After the building with the possessions of the prisoners in, we saw block 10, the building where doctors used victims to do cruel experiments on, most infamously by Josef Mengele.
Following this, we went inside block 11. This was the torture block, often called a ‘prison within a prison’. In here we saw the horrendous conditions victims were put into as punishment for committing crimes such as being late for roll call. There were different cells for different methods of torture, for example we saw standing cells, where several prisoners were put in a small enclosed space with only room to stand up for multiple days and nights. We also saw the former starvation and suffocation cells, and in the yard outside was the ‘death wall’, against which executions by shooting took place. Most of the victims of block 11 were already weak with hunger and exhaustion through the work they were being forced to do and the conditions they were living under, so many died from the torture carried out in the cells.
Further around the camp, we saw Auschwitz One’s former gas chamber. Walking inside the cold grey building, it was impossible not to imagine all the people who had walked there before us seventy years ago. Our group entered in silence and judging by the tension and emotion in the air I think everyone else was going through what I was, because it was very difficult to know what to feel. I knew the history behind Auschwitz and the facts and statistics, but actually picturing crowds of people being made to walk into the room, locked in and gassed to death, then taken into the next room, being stripped and cremated, was very difficult. One of the lessons from Auschwitz which we concentrated on while we were there was trying to see the victims as individuals and not just focus on the statistics. This is actually harder than it seems at first. It’s easy to imagine 20 or even 100 people, as these are numbers we can picture and relate to our life, but 6,000,000 people is more than most of us will ever have experienced, and trying to imagine that many different life stories, all totally unique, is intangible.

**To do:**
**1)** According to the account of the Auschwitz visit, what was block 11 often called?
**2)** Name every type of cell in block 11 that the account of the Auschwitz visit says the group saw.
Answer using only the account of the Auschwitz visit.

**Provided records:**
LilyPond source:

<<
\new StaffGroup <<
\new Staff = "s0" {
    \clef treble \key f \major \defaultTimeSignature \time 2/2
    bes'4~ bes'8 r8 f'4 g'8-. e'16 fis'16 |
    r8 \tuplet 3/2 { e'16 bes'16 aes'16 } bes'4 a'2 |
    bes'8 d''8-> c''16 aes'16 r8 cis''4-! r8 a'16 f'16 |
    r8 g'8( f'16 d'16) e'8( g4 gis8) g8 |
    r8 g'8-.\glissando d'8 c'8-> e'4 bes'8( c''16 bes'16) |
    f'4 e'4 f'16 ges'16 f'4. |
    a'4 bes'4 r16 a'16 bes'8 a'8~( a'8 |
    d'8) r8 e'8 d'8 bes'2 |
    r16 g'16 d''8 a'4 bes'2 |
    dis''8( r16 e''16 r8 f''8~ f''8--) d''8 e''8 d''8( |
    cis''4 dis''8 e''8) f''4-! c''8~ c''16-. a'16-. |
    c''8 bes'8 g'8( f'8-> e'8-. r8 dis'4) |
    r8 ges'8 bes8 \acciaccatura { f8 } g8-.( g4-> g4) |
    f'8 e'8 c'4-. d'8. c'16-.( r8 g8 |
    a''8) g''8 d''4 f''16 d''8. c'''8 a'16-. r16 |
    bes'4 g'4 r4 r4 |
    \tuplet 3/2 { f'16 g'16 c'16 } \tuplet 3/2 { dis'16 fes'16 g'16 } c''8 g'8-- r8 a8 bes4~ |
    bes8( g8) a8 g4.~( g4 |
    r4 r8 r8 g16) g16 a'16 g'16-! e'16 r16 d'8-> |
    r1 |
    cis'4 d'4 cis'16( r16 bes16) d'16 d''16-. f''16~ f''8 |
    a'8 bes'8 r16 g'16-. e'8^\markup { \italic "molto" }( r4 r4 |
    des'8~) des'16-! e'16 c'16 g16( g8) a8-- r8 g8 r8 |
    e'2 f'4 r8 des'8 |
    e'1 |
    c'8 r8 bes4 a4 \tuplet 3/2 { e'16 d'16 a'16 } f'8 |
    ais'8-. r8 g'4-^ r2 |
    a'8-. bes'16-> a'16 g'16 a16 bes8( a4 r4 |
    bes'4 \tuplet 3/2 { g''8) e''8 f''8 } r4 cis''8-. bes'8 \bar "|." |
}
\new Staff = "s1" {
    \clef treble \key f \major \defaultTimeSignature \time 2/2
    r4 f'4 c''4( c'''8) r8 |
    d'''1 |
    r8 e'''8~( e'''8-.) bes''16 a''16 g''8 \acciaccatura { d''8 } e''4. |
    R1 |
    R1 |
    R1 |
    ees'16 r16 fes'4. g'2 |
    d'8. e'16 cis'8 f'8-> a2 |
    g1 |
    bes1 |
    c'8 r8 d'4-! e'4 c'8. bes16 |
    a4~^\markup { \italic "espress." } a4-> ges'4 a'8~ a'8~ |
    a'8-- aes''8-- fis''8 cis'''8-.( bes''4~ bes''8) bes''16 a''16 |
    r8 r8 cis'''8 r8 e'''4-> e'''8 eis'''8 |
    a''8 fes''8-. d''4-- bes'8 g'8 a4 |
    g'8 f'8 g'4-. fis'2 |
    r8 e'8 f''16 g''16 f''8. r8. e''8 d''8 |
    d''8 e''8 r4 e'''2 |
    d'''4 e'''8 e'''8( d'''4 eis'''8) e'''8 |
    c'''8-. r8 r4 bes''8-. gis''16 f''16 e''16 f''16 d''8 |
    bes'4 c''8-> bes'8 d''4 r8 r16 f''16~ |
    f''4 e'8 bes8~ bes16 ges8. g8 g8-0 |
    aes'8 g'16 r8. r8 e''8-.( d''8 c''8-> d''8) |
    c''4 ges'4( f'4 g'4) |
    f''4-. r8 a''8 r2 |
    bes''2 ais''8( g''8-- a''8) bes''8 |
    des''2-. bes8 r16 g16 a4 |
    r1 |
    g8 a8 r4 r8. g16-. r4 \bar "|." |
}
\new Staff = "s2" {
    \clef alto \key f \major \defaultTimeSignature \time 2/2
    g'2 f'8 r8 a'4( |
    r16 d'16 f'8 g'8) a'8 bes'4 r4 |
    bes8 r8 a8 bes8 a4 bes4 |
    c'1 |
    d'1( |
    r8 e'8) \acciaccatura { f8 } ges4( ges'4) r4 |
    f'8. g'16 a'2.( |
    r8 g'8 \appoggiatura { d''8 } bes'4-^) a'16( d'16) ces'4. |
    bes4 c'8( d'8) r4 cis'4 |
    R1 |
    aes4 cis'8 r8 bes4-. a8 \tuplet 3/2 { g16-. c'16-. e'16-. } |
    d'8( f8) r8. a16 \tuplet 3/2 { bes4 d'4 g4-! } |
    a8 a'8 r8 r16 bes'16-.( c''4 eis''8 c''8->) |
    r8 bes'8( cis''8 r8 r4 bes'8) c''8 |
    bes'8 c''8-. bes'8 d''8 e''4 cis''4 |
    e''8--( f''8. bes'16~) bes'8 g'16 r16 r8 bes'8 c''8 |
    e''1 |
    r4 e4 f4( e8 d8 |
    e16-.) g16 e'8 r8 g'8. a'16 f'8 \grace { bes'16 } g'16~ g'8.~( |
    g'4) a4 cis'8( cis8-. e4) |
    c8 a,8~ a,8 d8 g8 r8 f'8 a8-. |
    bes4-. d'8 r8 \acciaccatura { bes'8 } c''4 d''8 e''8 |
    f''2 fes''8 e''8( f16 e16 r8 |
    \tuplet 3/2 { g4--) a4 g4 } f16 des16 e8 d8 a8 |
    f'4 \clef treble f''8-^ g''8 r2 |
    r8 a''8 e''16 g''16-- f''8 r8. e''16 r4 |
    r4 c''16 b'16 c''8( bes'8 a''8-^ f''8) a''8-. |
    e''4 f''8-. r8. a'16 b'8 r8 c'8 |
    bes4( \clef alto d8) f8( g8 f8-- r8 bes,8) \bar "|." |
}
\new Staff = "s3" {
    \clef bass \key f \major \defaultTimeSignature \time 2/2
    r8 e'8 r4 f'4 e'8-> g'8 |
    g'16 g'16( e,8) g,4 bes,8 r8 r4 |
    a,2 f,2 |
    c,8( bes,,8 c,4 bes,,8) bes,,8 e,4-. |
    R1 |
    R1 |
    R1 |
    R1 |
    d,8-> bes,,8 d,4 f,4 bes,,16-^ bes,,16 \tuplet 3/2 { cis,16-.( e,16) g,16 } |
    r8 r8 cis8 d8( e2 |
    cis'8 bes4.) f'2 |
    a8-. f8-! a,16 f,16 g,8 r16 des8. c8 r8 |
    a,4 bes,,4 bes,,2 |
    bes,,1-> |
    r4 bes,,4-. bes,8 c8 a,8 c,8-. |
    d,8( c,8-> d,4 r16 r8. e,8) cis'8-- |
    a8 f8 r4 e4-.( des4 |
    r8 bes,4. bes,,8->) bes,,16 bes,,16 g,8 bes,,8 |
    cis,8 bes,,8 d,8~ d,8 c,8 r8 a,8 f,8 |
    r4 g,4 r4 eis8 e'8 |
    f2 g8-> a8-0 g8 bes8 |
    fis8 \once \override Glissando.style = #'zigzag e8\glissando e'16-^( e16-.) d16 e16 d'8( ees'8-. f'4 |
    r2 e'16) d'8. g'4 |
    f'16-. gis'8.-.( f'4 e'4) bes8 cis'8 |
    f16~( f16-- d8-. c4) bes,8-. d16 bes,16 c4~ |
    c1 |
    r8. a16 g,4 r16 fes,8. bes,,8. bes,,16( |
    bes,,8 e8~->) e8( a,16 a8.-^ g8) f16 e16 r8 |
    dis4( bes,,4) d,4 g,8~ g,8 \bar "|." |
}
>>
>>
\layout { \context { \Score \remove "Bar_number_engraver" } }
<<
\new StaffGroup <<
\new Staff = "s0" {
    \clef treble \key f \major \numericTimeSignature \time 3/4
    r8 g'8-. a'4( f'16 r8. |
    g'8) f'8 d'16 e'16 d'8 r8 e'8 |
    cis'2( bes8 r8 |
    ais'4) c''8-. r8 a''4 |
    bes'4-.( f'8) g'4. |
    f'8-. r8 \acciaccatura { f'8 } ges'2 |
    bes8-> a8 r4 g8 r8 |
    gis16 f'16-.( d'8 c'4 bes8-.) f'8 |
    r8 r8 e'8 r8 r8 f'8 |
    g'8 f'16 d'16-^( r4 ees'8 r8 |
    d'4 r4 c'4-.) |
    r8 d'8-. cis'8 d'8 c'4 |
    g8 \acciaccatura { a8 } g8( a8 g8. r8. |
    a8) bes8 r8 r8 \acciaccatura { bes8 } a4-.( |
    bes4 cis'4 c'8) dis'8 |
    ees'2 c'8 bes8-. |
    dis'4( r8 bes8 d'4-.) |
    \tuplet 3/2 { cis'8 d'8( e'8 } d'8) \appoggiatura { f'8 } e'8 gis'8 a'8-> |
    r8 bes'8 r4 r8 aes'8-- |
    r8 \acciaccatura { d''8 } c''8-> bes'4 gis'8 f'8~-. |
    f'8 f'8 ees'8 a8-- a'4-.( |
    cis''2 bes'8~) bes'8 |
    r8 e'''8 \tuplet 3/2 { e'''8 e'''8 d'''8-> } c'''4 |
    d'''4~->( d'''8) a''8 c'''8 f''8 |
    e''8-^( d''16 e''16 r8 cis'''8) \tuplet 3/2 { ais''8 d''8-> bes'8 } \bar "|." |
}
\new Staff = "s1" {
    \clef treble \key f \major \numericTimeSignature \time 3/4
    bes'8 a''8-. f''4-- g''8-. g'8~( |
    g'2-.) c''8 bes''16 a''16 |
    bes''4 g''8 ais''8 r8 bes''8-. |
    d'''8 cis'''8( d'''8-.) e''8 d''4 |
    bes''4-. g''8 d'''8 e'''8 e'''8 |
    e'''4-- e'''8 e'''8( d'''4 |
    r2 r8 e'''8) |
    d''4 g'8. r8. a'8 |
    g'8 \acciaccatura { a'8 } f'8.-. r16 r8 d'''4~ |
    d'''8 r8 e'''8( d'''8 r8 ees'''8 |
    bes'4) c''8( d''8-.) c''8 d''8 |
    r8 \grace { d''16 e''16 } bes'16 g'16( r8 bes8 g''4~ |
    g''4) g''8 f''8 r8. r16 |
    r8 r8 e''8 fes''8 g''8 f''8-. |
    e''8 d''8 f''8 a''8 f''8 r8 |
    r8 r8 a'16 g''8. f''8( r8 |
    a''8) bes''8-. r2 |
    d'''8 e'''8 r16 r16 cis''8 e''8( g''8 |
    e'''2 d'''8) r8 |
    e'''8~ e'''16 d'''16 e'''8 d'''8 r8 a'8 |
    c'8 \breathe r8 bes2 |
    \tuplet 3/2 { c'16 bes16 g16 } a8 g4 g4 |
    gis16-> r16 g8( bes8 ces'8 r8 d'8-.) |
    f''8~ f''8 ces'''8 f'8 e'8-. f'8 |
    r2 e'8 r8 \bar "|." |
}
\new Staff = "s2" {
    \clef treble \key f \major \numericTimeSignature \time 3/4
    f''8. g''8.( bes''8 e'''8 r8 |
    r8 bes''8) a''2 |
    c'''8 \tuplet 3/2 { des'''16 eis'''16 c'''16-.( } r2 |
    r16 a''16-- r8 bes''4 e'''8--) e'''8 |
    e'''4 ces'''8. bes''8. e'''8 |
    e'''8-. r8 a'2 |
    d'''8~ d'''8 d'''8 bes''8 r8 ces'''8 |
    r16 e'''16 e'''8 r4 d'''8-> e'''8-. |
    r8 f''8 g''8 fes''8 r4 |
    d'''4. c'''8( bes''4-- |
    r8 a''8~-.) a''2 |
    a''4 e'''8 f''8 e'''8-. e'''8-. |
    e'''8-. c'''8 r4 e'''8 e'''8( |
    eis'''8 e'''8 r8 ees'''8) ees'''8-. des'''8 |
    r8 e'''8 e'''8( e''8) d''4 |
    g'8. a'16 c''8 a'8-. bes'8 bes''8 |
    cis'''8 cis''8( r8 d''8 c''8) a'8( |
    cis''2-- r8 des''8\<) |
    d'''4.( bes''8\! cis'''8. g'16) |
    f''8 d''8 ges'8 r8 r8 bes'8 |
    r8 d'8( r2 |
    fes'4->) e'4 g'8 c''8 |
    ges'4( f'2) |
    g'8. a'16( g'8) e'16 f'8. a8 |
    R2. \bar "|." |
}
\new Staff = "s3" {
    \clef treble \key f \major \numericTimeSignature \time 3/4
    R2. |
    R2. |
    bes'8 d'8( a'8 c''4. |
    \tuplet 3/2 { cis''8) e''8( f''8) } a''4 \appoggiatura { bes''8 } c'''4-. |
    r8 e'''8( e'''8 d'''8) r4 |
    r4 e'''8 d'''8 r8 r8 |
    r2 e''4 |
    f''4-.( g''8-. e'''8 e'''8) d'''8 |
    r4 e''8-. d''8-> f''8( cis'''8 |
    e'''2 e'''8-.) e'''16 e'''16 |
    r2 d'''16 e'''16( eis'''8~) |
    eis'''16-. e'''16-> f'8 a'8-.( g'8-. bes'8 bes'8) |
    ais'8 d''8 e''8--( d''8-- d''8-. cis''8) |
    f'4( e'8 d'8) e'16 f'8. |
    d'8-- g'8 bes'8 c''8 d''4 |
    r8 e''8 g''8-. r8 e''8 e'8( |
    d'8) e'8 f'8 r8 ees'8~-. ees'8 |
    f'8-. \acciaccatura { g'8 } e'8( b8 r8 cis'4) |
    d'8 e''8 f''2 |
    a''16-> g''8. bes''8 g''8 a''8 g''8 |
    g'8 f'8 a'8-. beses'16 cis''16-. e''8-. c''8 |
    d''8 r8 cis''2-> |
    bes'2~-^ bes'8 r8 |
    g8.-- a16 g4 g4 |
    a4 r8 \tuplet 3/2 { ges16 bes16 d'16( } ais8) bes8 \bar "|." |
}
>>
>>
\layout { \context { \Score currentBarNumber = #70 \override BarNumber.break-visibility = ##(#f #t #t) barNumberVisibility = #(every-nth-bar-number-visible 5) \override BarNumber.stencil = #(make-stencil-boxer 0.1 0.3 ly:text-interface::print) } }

**Task responses:**
**1)** A "prison within a prison."

**2)** Standing cells, the former starvation cells, and the former suffocation cells.